» **Work instruction**
Your task is to repeat the listing exactly.

» **Input for this task**
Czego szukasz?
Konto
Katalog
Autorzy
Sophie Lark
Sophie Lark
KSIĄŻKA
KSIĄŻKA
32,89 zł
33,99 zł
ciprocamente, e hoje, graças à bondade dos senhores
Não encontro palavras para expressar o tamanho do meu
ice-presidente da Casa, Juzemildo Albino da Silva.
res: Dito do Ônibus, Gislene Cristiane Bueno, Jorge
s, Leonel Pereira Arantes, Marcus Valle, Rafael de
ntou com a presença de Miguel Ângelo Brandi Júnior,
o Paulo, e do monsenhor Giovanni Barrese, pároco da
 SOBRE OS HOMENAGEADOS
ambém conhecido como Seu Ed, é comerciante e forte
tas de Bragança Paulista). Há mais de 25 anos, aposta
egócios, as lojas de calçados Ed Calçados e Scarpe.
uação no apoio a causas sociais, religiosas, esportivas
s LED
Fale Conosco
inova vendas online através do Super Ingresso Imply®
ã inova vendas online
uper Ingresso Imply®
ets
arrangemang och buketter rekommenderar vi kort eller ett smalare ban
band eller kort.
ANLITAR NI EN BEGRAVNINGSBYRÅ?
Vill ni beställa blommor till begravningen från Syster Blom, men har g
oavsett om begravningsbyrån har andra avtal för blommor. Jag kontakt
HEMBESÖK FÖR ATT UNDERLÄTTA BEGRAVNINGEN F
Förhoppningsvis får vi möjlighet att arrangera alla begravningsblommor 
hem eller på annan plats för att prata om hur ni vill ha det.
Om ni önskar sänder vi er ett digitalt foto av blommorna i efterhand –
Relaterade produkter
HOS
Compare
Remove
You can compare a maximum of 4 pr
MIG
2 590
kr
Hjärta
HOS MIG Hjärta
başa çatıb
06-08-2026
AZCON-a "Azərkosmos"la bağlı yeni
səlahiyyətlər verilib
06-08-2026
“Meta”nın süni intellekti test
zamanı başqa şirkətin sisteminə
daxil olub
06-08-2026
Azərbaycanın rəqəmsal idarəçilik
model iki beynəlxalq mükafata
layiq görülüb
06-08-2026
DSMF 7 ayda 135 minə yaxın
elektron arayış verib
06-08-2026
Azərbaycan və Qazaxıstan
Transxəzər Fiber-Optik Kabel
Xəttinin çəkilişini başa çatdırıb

» **Problem solution**
Czego szukasz?
Konto
Katalog
Autorzy
Sophie Lark
Sophie Lark
KSIĄŻKA
KSIĄŻKA
32,89 zł
33,99 zł
ciprocamente, e hoje, graças à bondade dos senhores
Não encontro palavras para expressar o tamanho do meu
ice-presidente da Casa, Juzemildo Albino da Silva.
res: Dito do Ônibus, Gislene Cristiane Bueno, Jorge
s, Leonel Pereira Arantes, Marcus Valle, Rafael de
ntou com a presença de Miguel Ângelo Brandi Júnior,
o Paulo, e do monsenhor Giovanni Barrese, pároco da
 SOBRE OS HOMENAGEADOS
ambém conhecido como Seu Ed, é comerciante e forte
tas de Bragança Paulista). Há mais de 25 anos, aposta
egócios, as lojas de calçados Ed Calçados e Scarpe.
uação no apoio a causas sociais, religiosas, esportivas
s LED
Fale Conosco
inova vendas online através do Super Ingresso Imply®
ã inova vendas online
uper Ingresso Imply®
ets
arrangemang och buketter rekommenderar vi kort eller ett smalare ban
band eller kort.
ANLITAR NI EN BEGRAVNINGSBYRÅ?
Vill ni beställa blommor till begravningen från Syster Blom, men har g
oavsett om begravningsbyrån har andra avtal för blommor. Jag kontakt
HEMBESÖK FÖR ATT UNDERLÄTTA BEGRAVNINGEN F
Förhoppningsvis får vi möjlighet att arrangera alla begravningsblommor 
hem eller på annan plats för att prata om hur ni vill ha det.
Om ni önskar sänder vi er ett digitalt foto av blommorna i efterhand –
Relaterade produkter
HOS
Compare
Remove
You can compare a maximum of 4 pr
MIG
2 590
kr
Hjärta
HOS MIG Hjärta
başa çatıb
06-08-2026
AZCON-a "Azərkosmos"la bağlı yeni
səlahiyyətlər verilib
06-08-2026
“Meta”nın süni intellekti test
zamanı başqa şirkətin sisteminə
daxil olub
06-08-2026
Azərbaycanın rəqəmsal idarəçilik
model iki beynəlxalq mükafata
layiq görülüb
06-08-2026
DSMF 7 ayda 135 minə yaxın
elektron arayış verib
06-08-2026
Azərbaycan və Qazaxıstan
Transxəzər Fiber-Optik Kabel
Xəttinin çəkilişini başa çatdırıb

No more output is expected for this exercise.